BEGIN Supplied information

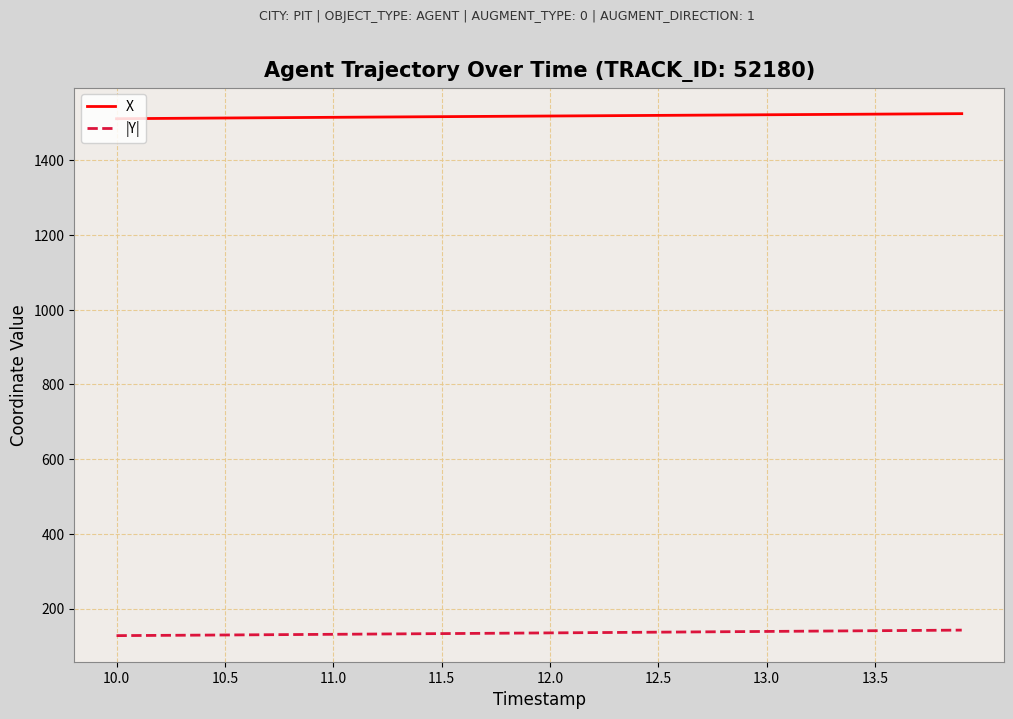

True or false: |Y| and X cross at least once.

False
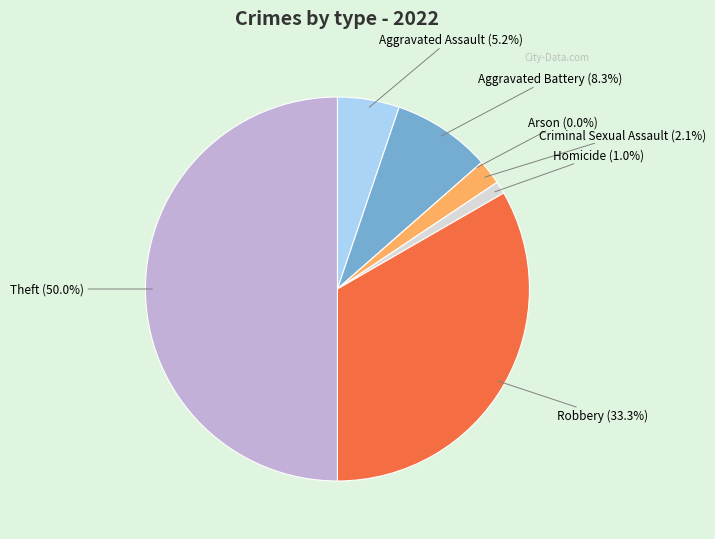

What is the change in value from Criminal Sexual Assault to Robbery?

+30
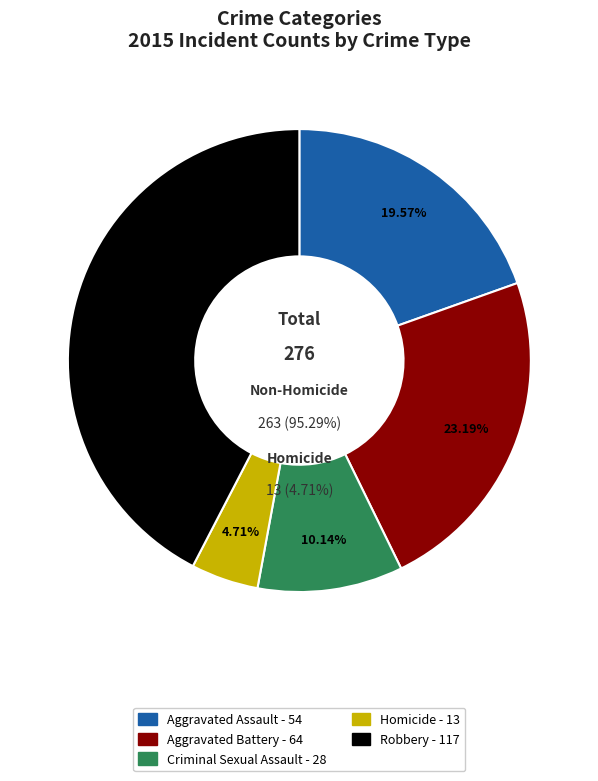

Do Aggravated Battery and Aggravated Assault together represent more than half of the pie?

No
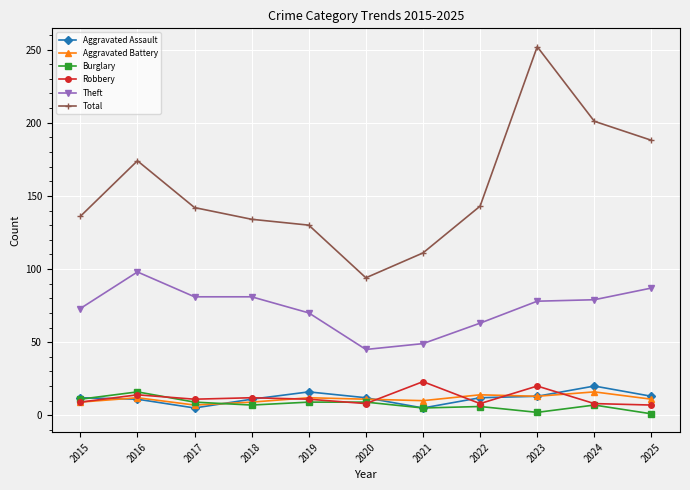

True or false: Burglary has more than 0 interior local peaks.

True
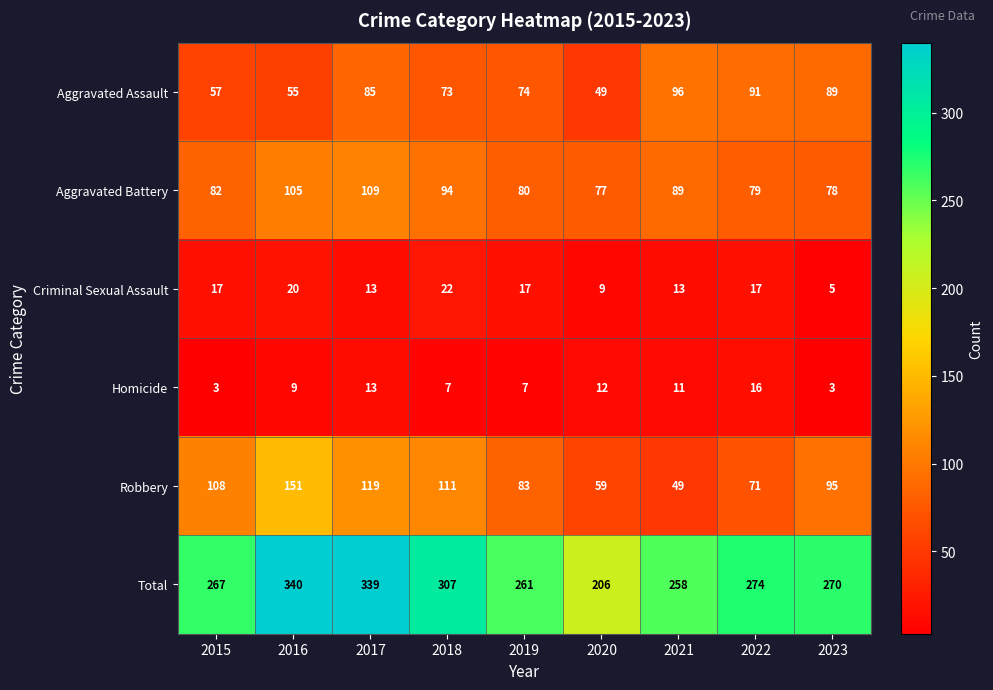

What is the maximum value shown in the chart?

340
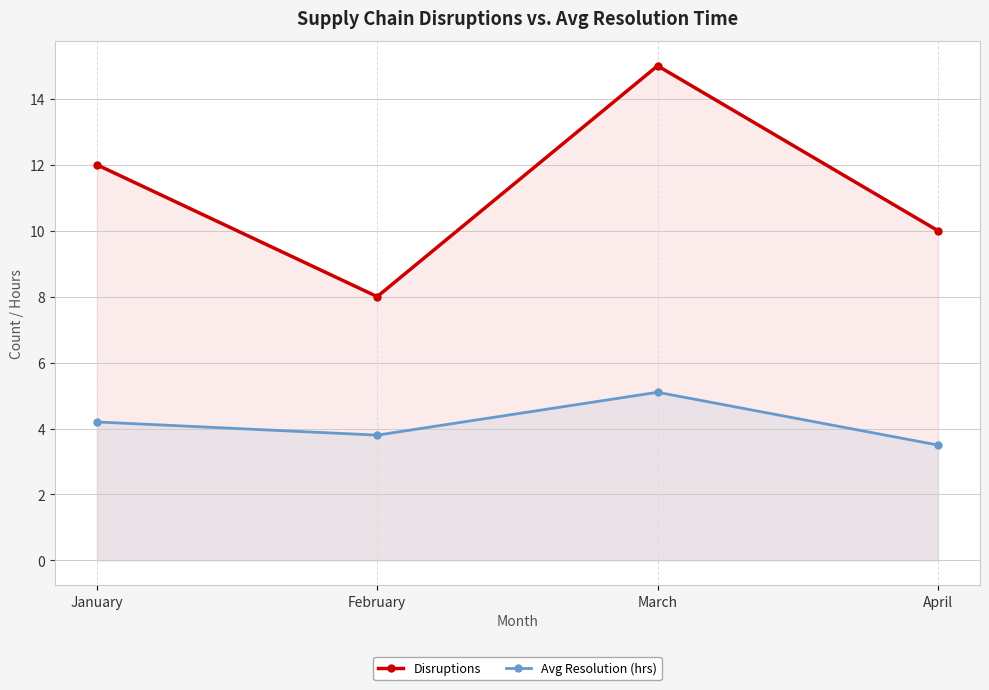

In Disruptions, how many points are lower than both neighbors (excluding endpoints)?

1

END Supplied information

[To do]
Please convert the data above into a numbered list with each nonblank line as its own item. Omit the pictures.

[Answer box]
1. True or false: |Y| and X cross at least once.
2. False
3. What is the change in value from Criminal Sexual Assault to Robbery?
4. +30
5. Do Aggravated Battery and Aggravated Assault together represent more than half of the pie?
6. No
7. True or false: Burglary has more than 0 interior local peaks.
8. True
9. What is the maximum value shown in the chart?
10. 340
11. In Disruptions, how many points are lower than both neighbors (excluding endpoints)?
12. 1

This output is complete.